The former chancellor, who promised the shake-up to ‘get Government delivering’ again, said last night the plans would tackle Whitehall ‘groupthink’ and help departments understand business.

In a bid to streamline the civil service, Mr Sunak also said workers will no longer receive pay rises based on how long they have served, but be judged on performance.

He said: ‘As chancellor I saw parts of the British civil service at its best, delivering world-class Covid support schemes in record time.

‘But the bloated post-Covid state is in need of a shake-up, so I will create a sharper, leaner civil service.

Rishi Sunak has vowed to end Whitehall ‘groupthink’ and help departments understand business if he is elected as the new leader of the Conservative Party

‘I’ll press ahead with cuts to back-office civil service headcount, recruiting and retaining the brightest and best.

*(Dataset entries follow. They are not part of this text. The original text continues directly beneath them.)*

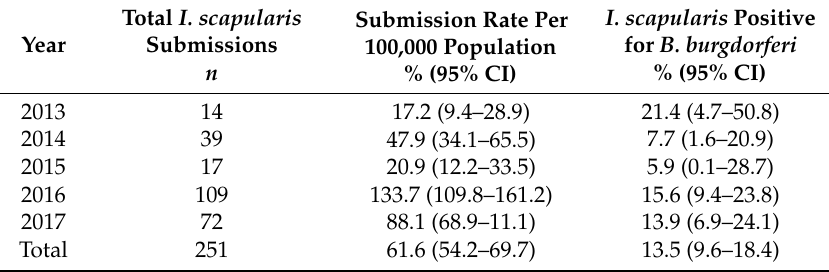
Table 2. I. scapularis submission rates per 100,000 population and B. burgdorferi status submitted through passive tick surveillance in the NWHU catchment area from 2013 to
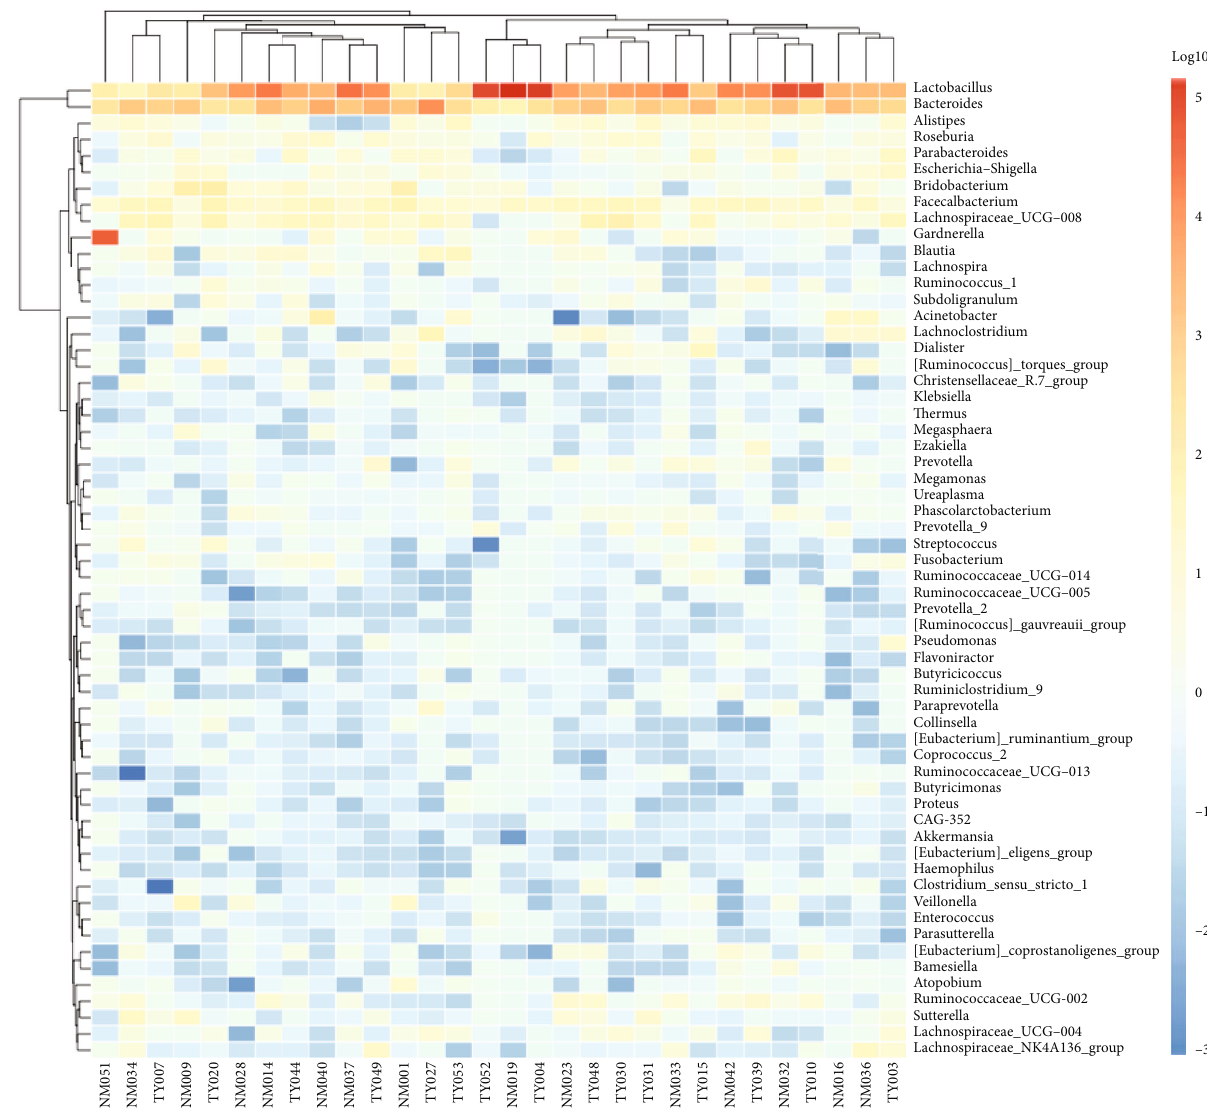
Figure 2: Heatmap clustering for vaginal microbiota at the genus level. Top 100 representative 16 s rRNA gene-based bacterial sequences classi fi ed at the genus level. Red indicates higher abundance, while green and blue represent progressively decreasing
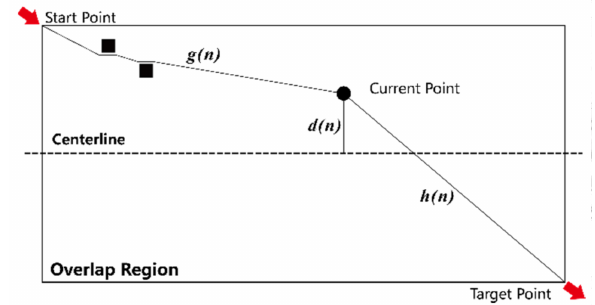
Figure 7. An illustration of each distance (or moving cost) in the search process. Black rectangle region is the overlap region of the image pair and black squares are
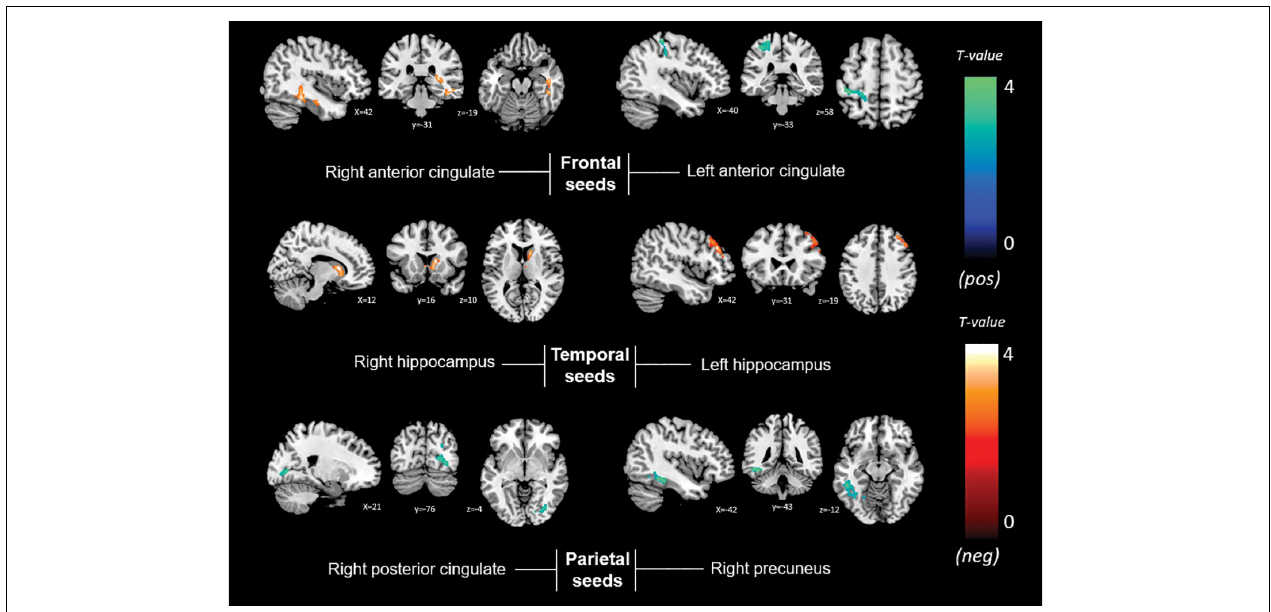
FIGURE 4 | Positive (blue) and negative (red) correlations between brain functional connectivity of selected unilateral seed regions and memory anosognosia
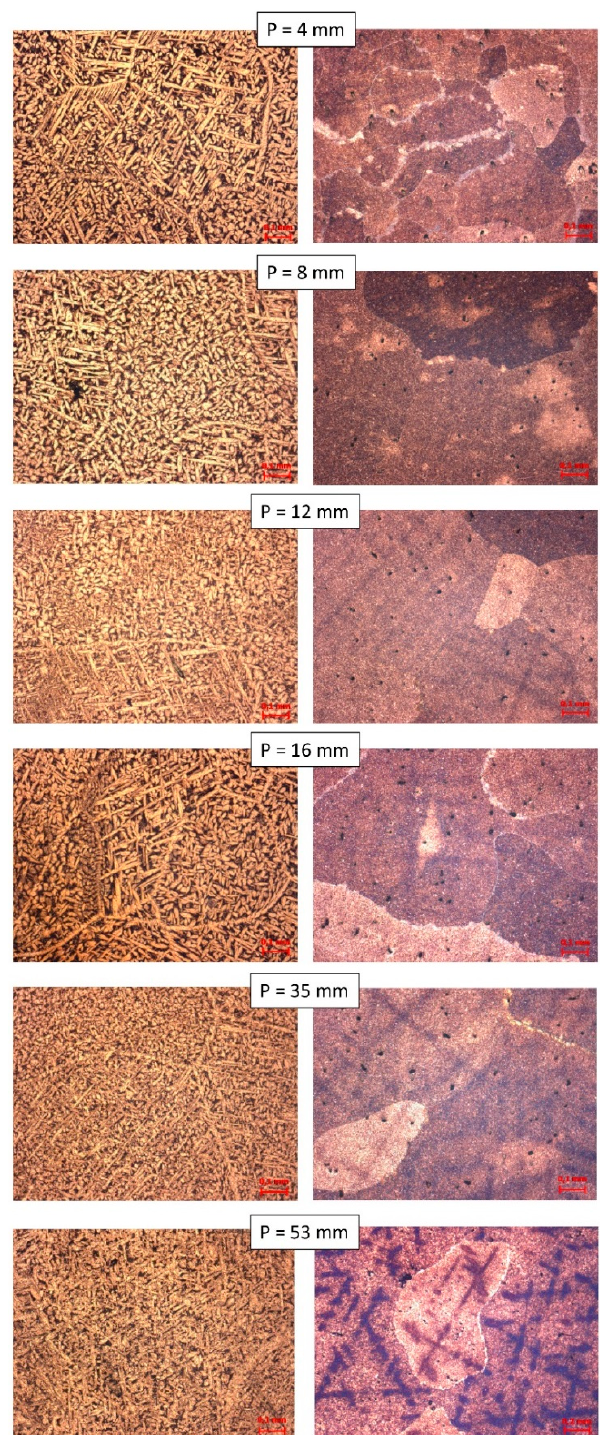
Figure 7. Micrograph of the various samples taken from different positions (P) as a function of the heat exchange surface: ( left ) Cu10Al alloy; and ( right ) Cu14Al alloy.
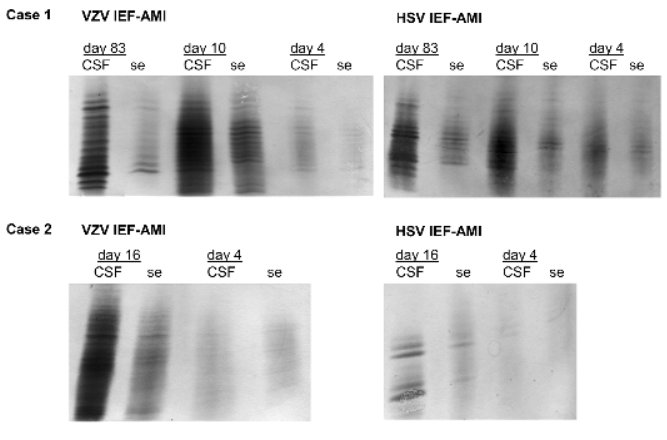
Figure 1 Patient 1 and 2. Results of isoelectric focusing of cerebrospinal fluid (CSF) / serum (se)-pairs, adjusted to the same total IgG level with subsequent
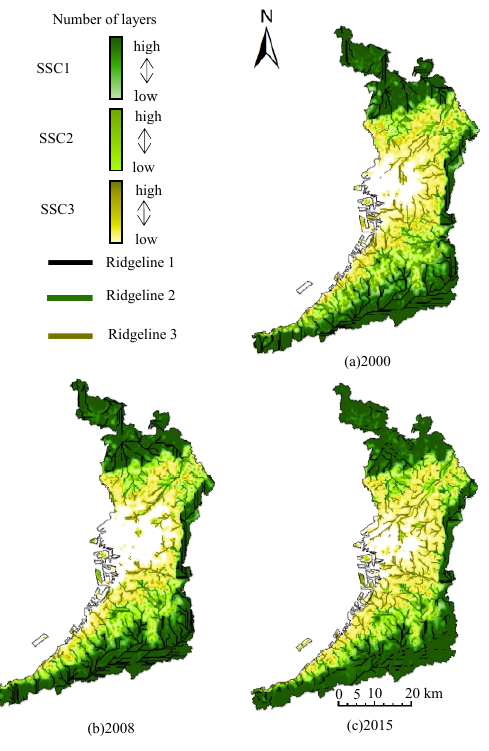
Figure 3. Results of the spatial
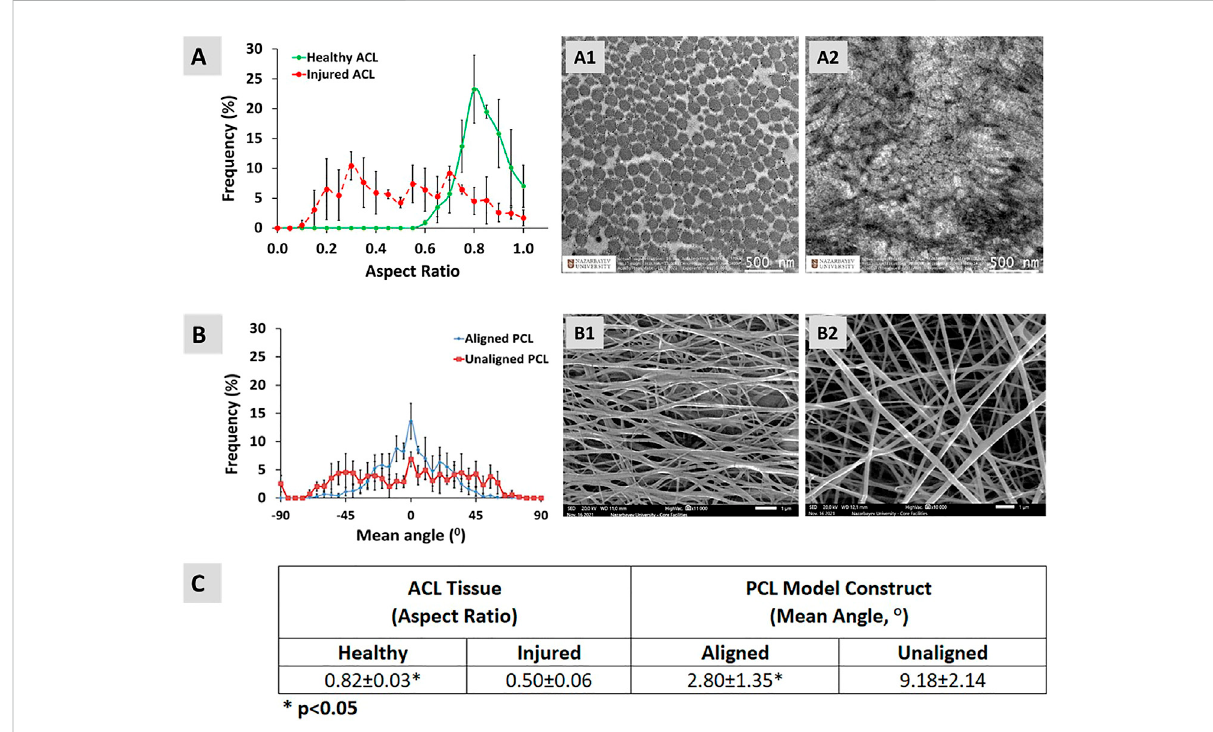
FIGURE 7 Alignment of (A) healthy and injured collagen fi brils in native ACL tissue (in the form of fi bril cross-section aspect ratio), (B) PCL fi bers, and (C) comparisonbetweenthepairs.Errorbarsrepresentstandarddeviation( n =3). (A1,A2) aretherepresentativeTEMimagesforhealthyandinjuredACL tissue, respectively. (B1,B2) are the representative SEM images for aligned and unaligned PCL model constructs, respectively.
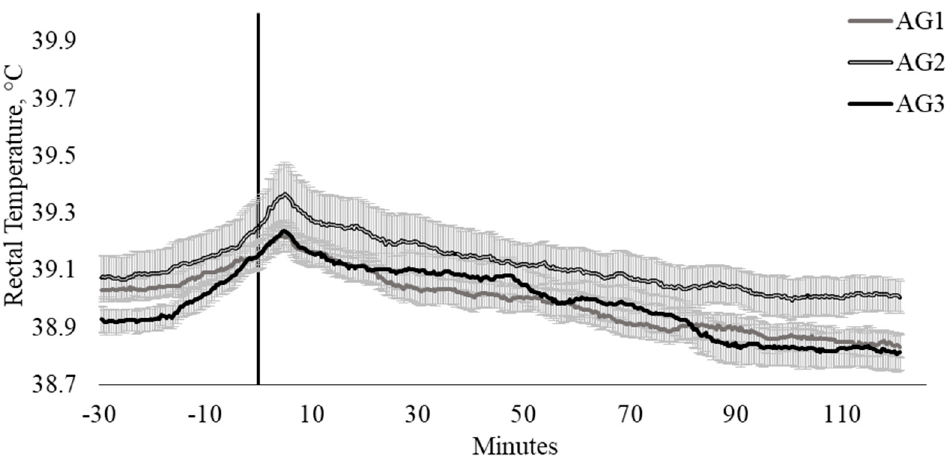
Figure 4. Twenty-seconds mean (±SEM) rectal temperature (T REC , °C) of cattle with agitometer scores ≤ 33 (AG1; n = 16; ♀ = 6, ♂ = 10); 45 ≤ 82 (AG2; n = 15; ♀ = 10, ♂ = 5); and ≥ 86 (AG3; n = 14; ♀ = 6, ♂ = 8).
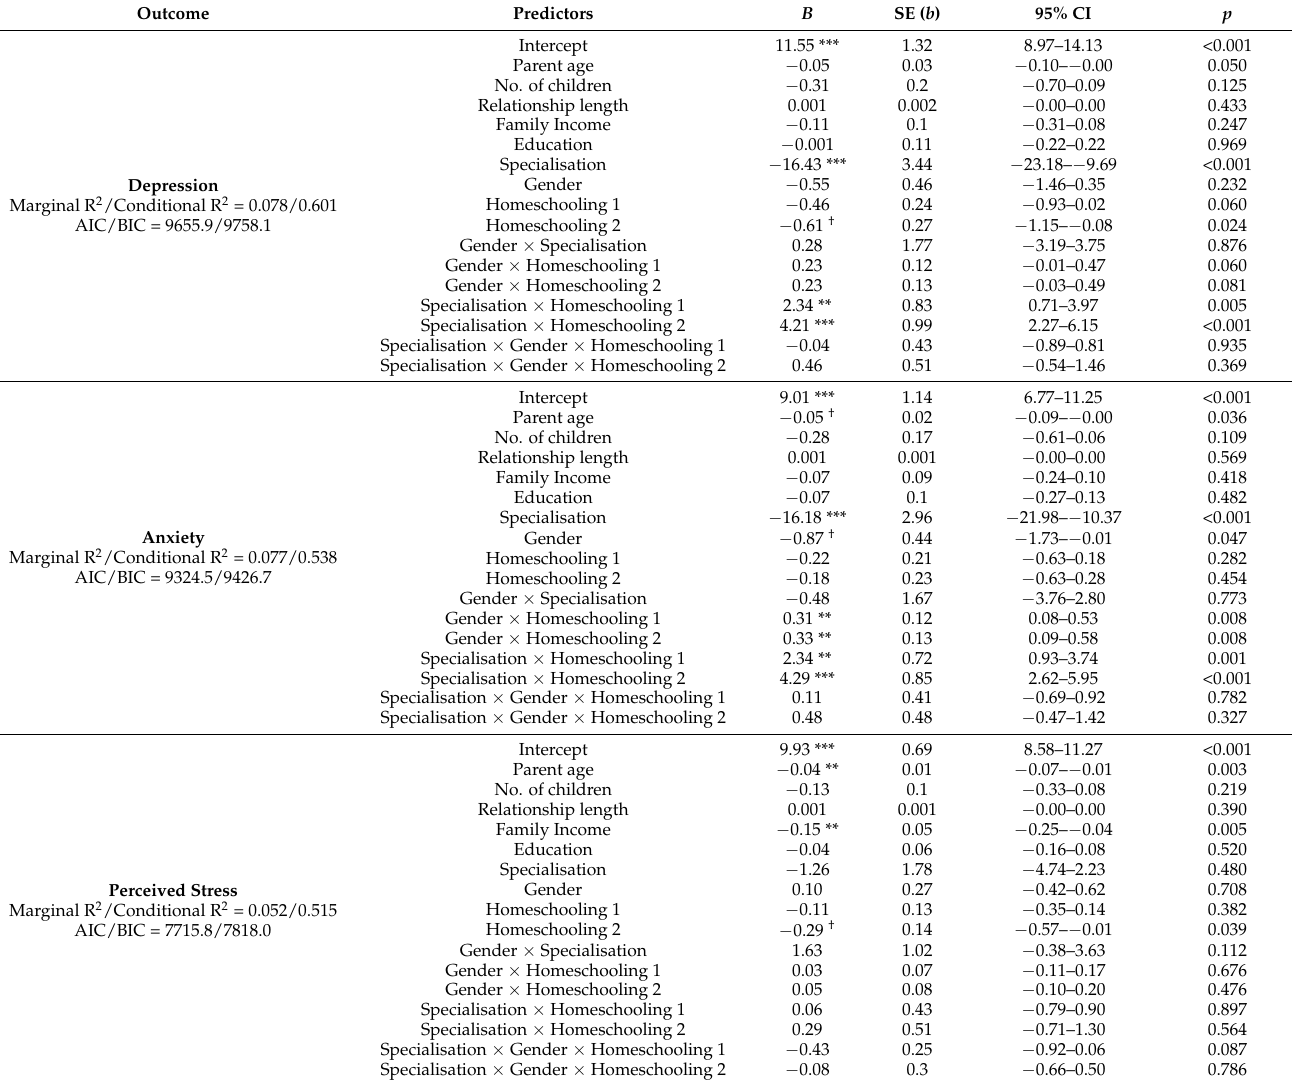
Table 9. Effects of specialisation and homeschooling status on male vs. female parents’ well-being in mixed-sex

‘I’ll strengthen civil servants’ experience beyond Whitehall, allow Ministers to bring in more external expertise, and bring in performance pay so we have a truly Rolls-Royce service.’

In March the Treasury launched an ‘efficiency crackdown’ to slash £5.5billion of spending across Whitehall.

In December Mr Sunak drew up plans to cut thousands of civil service jobs in London over three years, also calling for an improved Civil Service Fast Stream – suspended for at least a year from 2023 – where trainees gain experience outside London.

The civil service ballooned by 10 per cent in 2021, with most new roles in London, despite the Government’s levelling-up agenda to move jobs out of the capital.

As chancellor, Mr Sunak pledged to move 22,000 roles out of London, though a report by the Onward think-tank this year suggested ‘efforts to decentralise the civil service are going backwards’.